Who has seen the wind ?
Neither I nor you :
But when the leaves hang trembling,
The wind is passing through.

Who has seen the wind ?
Neither you nor I :
But when the trees bow down their heads,
The wind is passing by.

(Sing Song : A Nursery-Rhyme Book, 1872.)

Qui a vu le vent ?

Qui a vu le vent ?
Ni moi, ni toi :
Mais quand les feuilles frémissent,
C’est que le vent passe par ici.

Qui a vu le vent ?
Ni moi, ni toi :
Mais lorsque les cimes fléchissent
C’est que le vent passe par là.

Looking back

Looking back along life’s trodden way
Gleams and greenness linger on the track ;
Distance melts and mellows all to-day ;
Looking back.

Rose and purple and a silvery grey,
Is that cloud the cloud we called so black ?
Evening harmonizes all to-day,
Looking back.

Foolish feet so prone to halt or stray,
Foolish heart so restive on the rack !
Yesterday we sighed, but not to-day
Looking back.

(Verses, 1893)

Quand nous nous retournons

Quand nous nous retournons sur le sentier de la vie,
Nous voyons les lueurs et le vert subsister sous nos pas ;
La distance estompe et fond tout à présent ;
Quand nous nous retournons.

Rose, violet et gris argenté,
Ce nuage est-il bien celui que nous trouvions si noir ?
Le soir harmonise tout à présent,
Quand nous nous retournons.

Fous ces pieds si enclins à s’arrêter ou à se perdre,
Fou ce cœur si agité dans ses tourments !
Nous soupirions hier, mais plus à présent,
Quand nous nous retournons.

[Without title]

A roundel seems to fit a round of days
Be they the days of upright man or scoundrel :
Allow me to construct then in your praise
A roundel.

[This flower of wit turns out a weed like groundsel :
Yet deign to welcome it, as loftiest bays
Grown on the shore of Girvan’s ocean groundswell.]

Accept the love that underlies the lays ;
Condone the barbarous rhymes that will not sound well
In building up, all Poets to amaze,
A roundel.

(Published posthumously : The Complete Poems of Christina Rossetti, Rebecca W. Crump (ed.), vol. 3, p.871)

[SANS TITRE]

Un rondeau semble convenir à la ronde des jours
Qu’ils soient les jours d’un honnête homme ou d’un escroc :
Permets-moi alors d’édifier à ta louange
Un rondeau.

[Cette fleur d’esprit s’avère être une mauvaise herbe comme le séneçon :
Mais daigne la recevoir, comme les plus nobles baies
Poussant sur le rivage de Girvan, de la lame la moisson.]

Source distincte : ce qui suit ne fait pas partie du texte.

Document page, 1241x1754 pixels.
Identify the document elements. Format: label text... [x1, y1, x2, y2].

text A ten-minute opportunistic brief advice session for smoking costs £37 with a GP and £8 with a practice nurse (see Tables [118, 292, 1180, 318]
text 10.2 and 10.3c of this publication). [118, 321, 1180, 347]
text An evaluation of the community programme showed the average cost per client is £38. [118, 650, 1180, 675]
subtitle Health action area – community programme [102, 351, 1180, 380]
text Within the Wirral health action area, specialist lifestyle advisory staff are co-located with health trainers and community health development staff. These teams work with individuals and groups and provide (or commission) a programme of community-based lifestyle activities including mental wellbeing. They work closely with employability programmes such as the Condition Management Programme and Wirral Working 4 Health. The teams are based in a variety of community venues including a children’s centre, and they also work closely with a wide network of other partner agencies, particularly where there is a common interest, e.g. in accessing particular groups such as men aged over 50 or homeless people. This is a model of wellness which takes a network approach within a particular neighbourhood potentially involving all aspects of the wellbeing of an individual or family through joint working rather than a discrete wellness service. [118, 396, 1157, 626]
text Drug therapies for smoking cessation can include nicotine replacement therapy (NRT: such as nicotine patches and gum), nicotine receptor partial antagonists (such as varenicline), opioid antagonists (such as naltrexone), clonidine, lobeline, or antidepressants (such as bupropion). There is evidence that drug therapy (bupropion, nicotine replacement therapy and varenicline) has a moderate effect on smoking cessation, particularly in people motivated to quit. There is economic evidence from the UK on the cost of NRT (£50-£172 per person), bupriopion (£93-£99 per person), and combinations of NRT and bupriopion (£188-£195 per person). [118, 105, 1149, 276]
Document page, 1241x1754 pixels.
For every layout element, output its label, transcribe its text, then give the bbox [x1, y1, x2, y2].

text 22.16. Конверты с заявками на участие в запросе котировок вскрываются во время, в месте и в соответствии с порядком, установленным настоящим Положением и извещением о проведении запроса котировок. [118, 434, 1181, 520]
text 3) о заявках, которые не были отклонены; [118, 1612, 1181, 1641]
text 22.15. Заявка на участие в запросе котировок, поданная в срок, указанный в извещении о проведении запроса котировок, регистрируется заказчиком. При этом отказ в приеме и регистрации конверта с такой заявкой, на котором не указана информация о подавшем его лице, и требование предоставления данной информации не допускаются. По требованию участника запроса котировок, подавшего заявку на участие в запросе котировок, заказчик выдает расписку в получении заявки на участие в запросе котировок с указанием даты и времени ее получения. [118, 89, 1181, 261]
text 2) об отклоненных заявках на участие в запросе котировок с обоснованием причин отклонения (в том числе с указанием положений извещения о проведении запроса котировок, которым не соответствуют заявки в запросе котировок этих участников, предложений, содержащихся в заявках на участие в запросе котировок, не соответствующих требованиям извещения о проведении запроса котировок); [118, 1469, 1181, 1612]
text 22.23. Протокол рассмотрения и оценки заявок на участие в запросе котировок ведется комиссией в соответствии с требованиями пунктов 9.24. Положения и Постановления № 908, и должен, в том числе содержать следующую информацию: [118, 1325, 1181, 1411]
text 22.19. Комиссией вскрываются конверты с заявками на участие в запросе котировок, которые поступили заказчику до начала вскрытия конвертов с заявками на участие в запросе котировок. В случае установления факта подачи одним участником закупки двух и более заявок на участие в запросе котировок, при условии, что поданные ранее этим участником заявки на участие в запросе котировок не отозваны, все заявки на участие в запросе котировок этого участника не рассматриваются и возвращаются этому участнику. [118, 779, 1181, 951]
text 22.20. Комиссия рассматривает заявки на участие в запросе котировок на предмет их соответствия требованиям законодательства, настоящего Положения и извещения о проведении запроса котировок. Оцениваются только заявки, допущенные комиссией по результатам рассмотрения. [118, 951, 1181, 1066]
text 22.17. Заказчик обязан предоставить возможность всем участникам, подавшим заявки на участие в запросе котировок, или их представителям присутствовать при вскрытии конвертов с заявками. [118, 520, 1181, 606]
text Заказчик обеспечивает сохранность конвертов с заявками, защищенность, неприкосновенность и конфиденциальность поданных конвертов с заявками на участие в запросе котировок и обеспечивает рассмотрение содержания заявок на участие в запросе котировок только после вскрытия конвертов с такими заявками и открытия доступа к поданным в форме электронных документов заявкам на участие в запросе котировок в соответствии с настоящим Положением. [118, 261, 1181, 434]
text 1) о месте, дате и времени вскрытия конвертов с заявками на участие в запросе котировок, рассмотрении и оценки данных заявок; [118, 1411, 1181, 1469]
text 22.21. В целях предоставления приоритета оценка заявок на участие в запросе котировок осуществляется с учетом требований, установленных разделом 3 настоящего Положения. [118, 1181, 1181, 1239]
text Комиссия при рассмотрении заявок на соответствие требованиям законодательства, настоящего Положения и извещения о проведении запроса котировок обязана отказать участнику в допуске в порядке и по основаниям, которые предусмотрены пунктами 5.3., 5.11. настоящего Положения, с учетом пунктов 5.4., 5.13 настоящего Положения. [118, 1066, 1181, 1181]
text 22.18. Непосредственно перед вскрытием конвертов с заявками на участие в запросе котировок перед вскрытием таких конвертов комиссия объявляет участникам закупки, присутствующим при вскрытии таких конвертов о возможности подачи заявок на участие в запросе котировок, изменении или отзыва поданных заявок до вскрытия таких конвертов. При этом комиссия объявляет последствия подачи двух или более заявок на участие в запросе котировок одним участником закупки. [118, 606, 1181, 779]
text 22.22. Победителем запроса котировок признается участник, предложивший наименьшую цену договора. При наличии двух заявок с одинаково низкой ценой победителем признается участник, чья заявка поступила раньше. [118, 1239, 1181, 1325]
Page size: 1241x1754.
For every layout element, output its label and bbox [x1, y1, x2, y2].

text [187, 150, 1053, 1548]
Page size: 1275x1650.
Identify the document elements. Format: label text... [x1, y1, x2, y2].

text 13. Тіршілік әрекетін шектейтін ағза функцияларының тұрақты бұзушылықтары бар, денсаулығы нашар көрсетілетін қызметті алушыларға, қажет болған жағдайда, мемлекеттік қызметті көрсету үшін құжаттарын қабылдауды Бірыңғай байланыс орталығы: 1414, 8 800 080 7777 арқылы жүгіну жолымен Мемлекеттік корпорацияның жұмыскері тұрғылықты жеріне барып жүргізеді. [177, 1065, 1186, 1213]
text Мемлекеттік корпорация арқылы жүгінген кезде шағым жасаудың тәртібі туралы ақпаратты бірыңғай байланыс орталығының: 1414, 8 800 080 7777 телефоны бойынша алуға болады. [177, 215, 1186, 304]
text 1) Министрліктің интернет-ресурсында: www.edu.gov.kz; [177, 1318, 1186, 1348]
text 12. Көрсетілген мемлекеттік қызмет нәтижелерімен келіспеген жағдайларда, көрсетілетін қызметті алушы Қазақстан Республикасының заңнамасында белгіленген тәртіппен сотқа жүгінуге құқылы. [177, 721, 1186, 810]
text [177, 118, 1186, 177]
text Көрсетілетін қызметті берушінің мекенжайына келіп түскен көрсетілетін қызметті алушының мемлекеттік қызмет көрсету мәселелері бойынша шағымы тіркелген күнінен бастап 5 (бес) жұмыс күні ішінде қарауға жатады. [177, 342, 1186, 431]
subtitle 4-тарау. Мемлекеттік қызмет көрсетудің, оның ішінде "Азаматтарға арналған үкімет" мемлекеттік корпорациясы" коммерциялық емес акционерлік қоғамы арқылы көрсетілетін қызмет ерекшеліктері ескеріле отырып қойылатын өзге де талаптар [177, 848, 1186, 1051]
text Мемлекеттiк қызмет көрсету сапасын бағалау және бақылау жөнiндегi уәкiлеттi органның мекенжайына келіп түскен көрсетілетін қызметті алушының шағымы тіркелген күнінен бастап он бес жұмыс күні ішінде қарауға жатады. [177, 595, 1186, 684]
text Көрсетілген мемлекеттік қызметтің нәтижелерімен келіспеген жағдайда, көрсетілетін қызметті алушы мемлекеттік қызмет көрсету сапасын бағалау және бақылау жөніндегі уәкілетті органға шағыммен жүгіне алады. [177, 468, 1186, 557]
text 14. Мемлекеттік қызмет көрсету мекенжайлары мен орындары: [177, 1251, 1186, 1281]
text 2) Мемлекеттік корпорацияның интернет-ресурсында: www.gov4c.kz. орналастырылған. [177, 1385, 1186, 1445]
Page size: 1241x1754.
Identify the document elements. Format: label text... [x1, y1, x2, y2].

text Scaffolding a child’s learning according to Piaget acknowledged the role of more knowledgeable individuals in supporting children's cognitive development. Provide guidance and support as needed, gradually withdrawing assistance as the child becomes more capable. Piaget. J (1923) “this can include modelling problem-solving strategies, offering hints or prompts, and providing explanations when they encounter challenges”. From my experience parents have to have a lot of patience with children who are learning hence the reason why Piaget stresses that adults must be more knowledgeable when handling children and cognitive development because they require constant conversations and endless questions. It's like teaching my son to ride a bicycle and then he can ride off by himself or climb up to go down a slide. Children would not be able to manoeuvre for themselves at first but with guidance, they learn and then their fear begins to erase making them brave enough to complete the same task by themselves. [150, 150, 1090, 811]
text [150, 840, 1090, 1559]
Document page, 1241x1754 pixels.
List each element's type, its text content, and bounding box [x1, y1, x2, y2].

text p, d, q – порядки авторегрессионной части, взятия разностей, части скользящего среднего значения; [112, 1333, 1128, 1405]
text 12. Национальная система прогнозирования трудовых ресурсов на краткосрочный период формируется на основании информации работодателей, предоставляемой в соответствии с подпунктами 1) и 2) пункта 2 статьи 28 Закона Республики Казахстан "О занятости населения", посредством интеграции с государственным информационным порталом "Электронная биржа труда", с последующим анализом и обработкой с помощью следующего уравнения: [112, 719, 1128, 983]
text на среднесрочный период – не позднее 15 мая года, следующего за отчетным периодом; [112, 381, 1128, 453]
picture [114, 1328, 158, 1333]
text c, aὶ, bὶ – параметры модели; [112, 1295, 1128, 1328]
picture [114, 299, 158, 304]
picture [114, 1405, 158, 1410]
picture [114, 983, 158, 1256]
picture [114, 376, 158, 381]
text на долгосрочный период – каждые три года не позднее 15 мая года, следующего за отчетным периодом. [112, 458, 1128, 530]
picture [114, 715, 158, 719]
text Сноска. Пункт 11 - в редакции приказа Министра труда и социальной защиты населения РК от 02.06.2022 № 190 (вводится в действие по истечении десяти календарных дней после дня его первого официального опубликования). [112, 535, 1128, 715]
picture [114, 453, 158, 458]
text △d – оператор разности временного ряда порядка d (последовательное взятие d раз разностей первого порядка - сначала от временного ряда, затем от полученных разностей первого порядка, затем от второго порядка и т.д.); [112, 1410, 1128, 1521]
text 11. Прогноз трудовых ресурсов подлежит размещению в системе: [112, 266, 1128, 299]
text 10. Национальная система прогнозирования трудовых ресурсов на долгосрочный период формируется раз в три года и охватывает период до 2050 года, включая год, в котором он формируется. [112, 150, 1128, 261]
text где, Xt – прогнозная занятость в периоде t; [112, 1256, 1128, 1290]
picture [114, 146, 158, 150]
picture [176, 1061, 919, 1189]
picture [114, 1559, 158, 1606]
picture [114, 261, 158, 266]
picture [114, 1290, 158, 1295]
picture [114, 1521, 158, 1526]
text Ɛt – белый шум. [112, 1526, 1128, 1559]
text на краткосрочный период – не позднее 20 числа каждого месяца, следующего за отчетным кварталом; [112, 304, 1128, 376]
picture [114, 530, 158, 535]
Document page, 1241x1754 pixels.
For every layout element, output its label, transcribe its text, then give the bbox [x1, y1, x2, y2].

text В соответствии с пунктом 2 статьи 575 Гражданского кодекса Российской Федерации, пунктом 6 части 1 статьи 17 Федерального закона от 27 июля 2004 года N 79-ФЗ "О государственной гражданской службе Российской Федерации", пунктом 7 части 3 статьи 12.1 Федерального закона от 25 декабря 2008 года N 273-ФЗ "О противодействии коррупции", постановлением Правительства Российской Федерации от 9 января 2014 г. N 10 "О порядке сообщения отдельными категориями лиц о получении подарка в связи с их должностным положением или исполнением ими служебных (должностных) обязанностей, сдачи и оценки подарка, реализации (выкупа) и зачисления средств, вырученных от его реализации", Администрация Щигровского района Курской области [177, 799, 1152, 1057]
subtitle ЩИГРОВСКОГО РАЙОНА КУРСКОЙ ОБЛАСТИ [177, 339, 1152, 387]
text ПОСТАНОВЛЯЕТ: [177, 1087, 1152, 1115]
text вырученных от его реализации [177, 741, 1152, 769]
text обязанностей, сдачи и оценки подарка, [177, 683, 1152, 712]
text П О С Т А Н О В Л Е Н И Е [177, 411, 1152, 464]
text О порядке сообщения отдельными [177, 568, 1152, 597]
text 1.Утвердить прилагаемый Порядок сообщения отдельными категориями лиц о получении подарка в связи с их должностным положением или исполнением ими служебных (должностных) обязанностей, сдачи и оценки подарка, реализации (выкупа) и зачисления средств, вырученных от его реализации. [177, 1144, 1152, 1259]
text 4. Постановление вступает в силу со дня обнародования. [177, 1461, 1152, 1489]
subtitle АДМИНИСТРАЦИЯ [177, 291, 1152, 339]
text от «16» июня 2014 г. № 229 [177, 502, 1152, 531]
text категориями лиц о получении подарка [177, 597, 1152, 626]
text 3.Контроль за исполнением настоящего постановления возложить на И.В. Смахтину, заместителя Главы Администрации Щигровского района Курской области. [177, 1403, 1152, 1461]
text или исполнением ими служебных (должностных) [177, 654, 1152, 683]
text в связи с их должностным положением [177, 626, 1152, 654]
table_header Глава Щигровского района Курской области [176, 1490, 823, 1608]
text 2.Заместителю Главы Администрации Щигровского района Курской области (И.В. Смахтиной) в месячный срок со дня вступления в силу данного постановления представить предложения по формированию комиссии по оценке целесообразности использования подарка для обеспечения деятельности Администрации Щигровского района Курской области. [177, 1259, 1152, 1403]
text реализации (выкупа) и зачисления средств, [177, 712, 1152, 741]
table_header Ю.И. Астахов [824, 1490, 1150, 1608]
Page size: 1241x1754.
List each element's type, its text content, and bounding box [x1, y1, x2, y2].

Accepte l’amour qui sous-tend ces lais ;
Pardonne les rimes barbares qui sonneront faux
Mais construisent, à la surprise de tous les Poètes,
Un rondeau.

Christina Rossetti (1830-1894) est désormais reconnue comme l’une des voix poétiques majeures du siècle victorien. Poète énigmatique dont la multiplicité des interprétations révèle le caractère indéchiffrable, Rossetti multiplie les voix, les personnages et les postures tout en préservant un flou contextuel qu’elle reproduit dans son attitude face au processus éditorial : ses rééditions, modifications, déplacements, découpages et auto-traductions nient le concept même de version définitive. Chantre de la religion anglicane, poète préraphaélite, auteur de comptines, Christina Rossetti révèle des influences diverses et alterne entre conservatisme et espièglerie, refusant tout immobilisme mais parvenant néanmoins à créer une harmonie stylistique d’ensemble. Outre une large production en prose constituée d’écrits religieux et de nouvelles encore peu connus, son œuvre poétique rassemble cinq recueils publiés entre 1862 et 1893, des compositions publiées séparément (dans des revues ou des ouvrages collectifs), ainsi qu’une large production révélée au lectorat de manière posthume.